■ **TASK TO COMPLETE**: The answer must give back every line of the data exactly, with no pictures.

Saved entries:

===

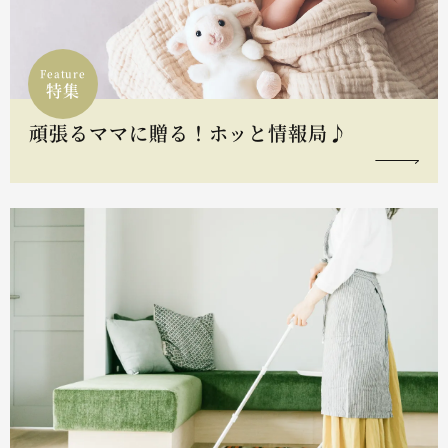
Feature
特集
頑張るママに贈る！ホッと情報局♪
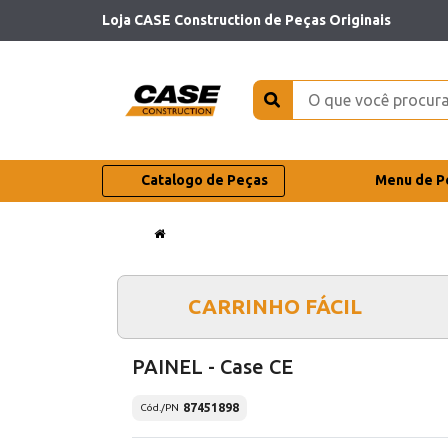
Loja CASE Construction de Peças Originais
Catalogo de Peças
Menu de P
CARRINHO FÁCIL
PAINEL - Case CE
87451898
Cód./PN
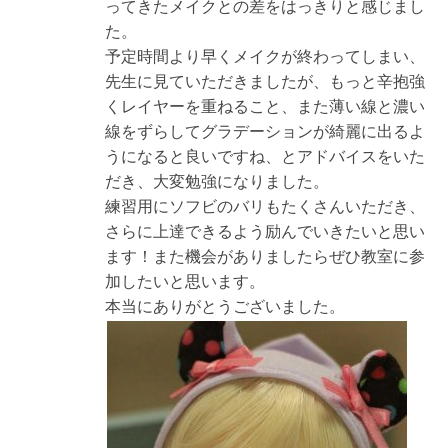
ってきたメイクとの差をはっきりと感じまし
た。
予定時間より早くメイクが終わってしまい、
先生に見ていただきましたが、もっと辛抱強
くレイヤーを重ねること、また薄い線と濃い
線をずらしてグラデーションが綺麗に出るよ
うになると良いですね、とアドバイスをいた
だき、大変勉強になりました。
練習用にソフビのバリもたくさんいただき、
さらに上達できるよう励んでいきたいと思い
ます！また機会がありましたらぜひ教室に参
加したいと思います。
本当にありがとうございました。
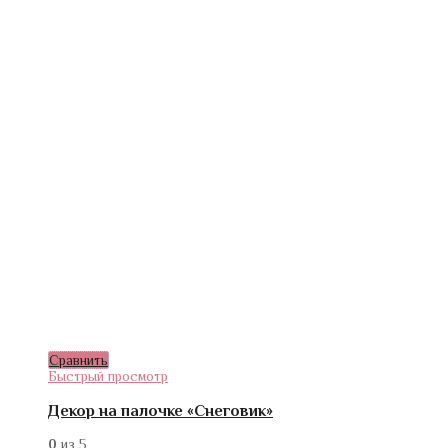
Сравнить
Быстрый просмотр
Декор на палочке «Снеговик»
0
из 5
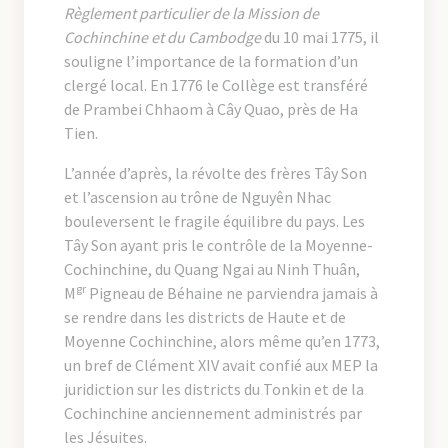
Règlement particulier de la Mission de
Cochinchine et du Cambodge
du 10 mai 1775, il
souligne l’importance de la formation d’un
clergé local. En 1776 le Collège est transféré
de Prambei Chhaom à Cây Quao, près de Ha
Tien.
L’année d’après, la révolte des frères Tây Son
et l’ascension au trône de Nguyên Nhac
bouleversent le fragile équilibre du pays. Les
Tây Son ayant pris le contrôle de la Moyenne-
Cochinchine, du Quang Ngai au Ninh Thuân,
gr
M
Pigneau de Béhaine ne parviendra jamais à
se rendre dans les districts de Haute et de
Moyenne Cochinchine, alors même qu’en 1773,
un bref de Clément XIV avait confié aux MEP la
juridiction sur les districts du Tonkin et de la
Cochinchine anciennement administrés par
les Jésuites.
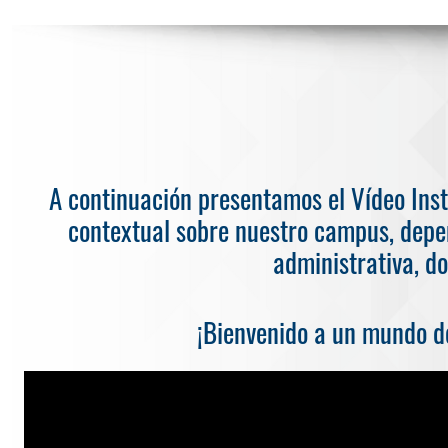
A continuación presentamos el Vídeo Inst
contextual sobre nuestro campus, depe
administrativa, do
¡Bienvenido a un mundo de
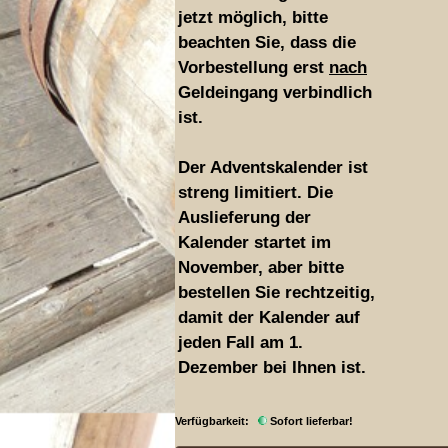
jetzt möglich, bitte
beachten Sie, dass die
Vorbestellung erst
nach
Geldeingang verbindlich
ist.
Der Adventskalender ist
streng limitiert. Die
Auslieferung der
Kalender startet im
November, aber bitte
bestellen Sie rechtzeitig,
damit der Kalender auf
jeden Fall am 1.
Dezember bei Ihnen ist.
Verfügbarkeit:
Sofort lieferbar!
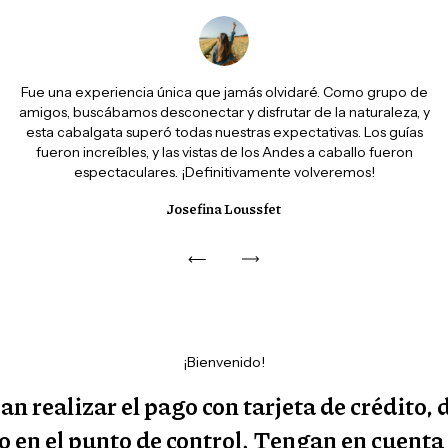
Fue una experiencia única que jamás olvidaré. Como grupo de
amigos, buscábamos desconectar y disfrutar de la naturaleza, y
esta cabalgata superó todas nuestras expectativas. Los guías
fueron increíbles, y las vistas de los Andes a caballo fueron
espectaculares. ¡Definitivamente volveremos!
Josefina Loussfet
¡Bienvenido!
an realizar el pago con tarjeta de crédito,
o en el punto de control. Tengan en cuenta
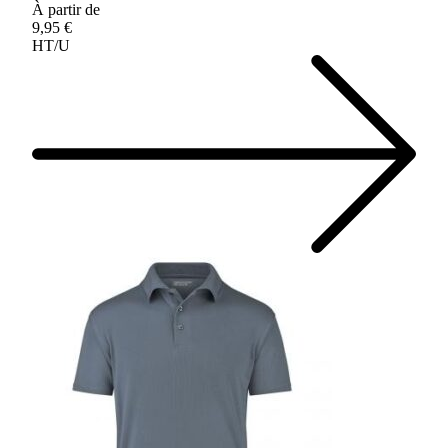
À partir de
9,95 €
HT/U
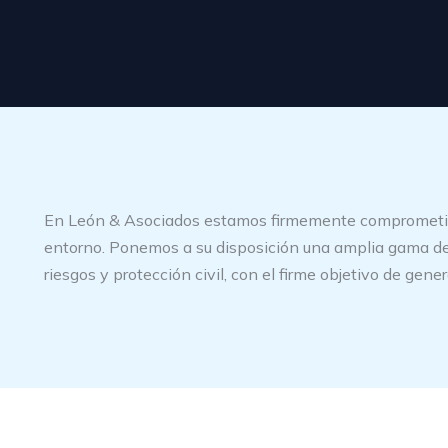
En León & Asociados estamos firmemente comprometidos
entorno. Ponemos a su disposición una amplia gama de 
riesgos y protección civil, con el firme objetivo de gene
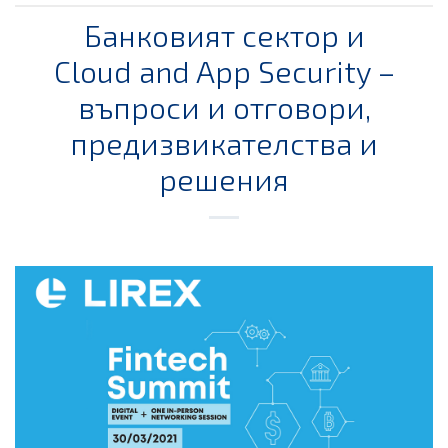
Банковият сектор и
Cloud and App Security –
въпроси и отговори,
предизвикателства и
решения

===

■ **SOLUTION TO THE PROBLEM**:
Feature
特集
頑張るママに贈る！ホッと情報局♪
Loja CASE Construction de Peças Originais
Catalogo de Peças
Menu de P
CARRINHO FÁCIL
PAINEL - Case CE
87451898
Cód./PN
ってきたメイクとの差をはっきりと感じまし
た。
予定時間より早くメイクが終わってしまい、
先生に見ていただきましたが、もっと辛抱強
くレイヤーを重ねること、また薄い線と濃い
線をずらしてグラデーションが綺麗に出るよ
うになると良いですね、とアドバイスをいた
だき、大変勉強になりました。
練習用にソフビのバリもたくさんいただき、
さらに上達できるよう励んでいきたいと思い
ます！また機会がありましたらぜひ教室に参
加したいと思います。
本当にありがとうございました。
Сравнить
Быстрый просмотр
Декор на палочке «Снеговик»
0
из 5
Règlement particulier de la Mission de
Cochinchine et du Cambodge
du 10 mai 1775, il
souligne l’importance de la formation d’un
clergé local. En 1776 le Collège est transféré
de Prambei Chhaom à Cây Quao, près de Ha
Tien.
L’année d’après, la révolte des frères Tây Son
et l’ascension au trône de Nguyên Nhac
bouleversent le fragile équilibre du pays. Les
Tây Son ayant pris le contrôle de la Moyenne-
Cochinchine, du Quang Ngai au Ninh Thuân,
gr
M
Pigneau de Béhaine ne parviendra jamais à
se rendre dans les districts de Haute et de
Moyenne Cochinchine, alors même qu’en 1773,
un bref de Clément XIV avait confié aux MEP la
juridiction sur les districts du Tonkin et de la
Cochinchine anciennement administrés par
les Jésuites.
A continuación presentamos el Vídeo Inst
contextual sobre nuestro campus, depe
administrativa, do
¡Bienvenido a un mundo de
jetzt möglich, bitte
beachten Sie, dass die
Vorbestellung erst
nach
Geldeingang verbindlich
ist.
Der Adventskalender ist
streng limitiert. Die
Auslieferung der
Kalender startet im
November, aber bitte
bestellen Sie rechtzeitig,
damit der Kalender auf
jeden Fall am 1.
Dezember bei Ihnen ist.
Verfügbarkeit:
Sofort lieferbar!
Fue una experiencia única que jamás olvidaré. Como grupo de
amigos, buscábamos desconectar y disfrutar de la naturaleza, y
esta cabalgata superó todas nuestras expectativas. Los guías
fueron increíbles, y las vistas de los Andes a caballo fueron
espectaculares. ¡Definitivamente volveremos!
Josefina Loussfet
¡Bienvenido!
an realizar el pago con tarjeta de crédito,
o en el punto de control. Tengan en cuenta
À partir de
9,95 €
HT/U
En León & Asociados estamos firmemente comprometidos
entorno. Ponemos a su disposición una amplia gama de 
riesgos y protección civil, con el firme objetivo de gene
Банковият сектор и
Cloud and App Security –
въпроси и отговори,
предизвикателства и
решения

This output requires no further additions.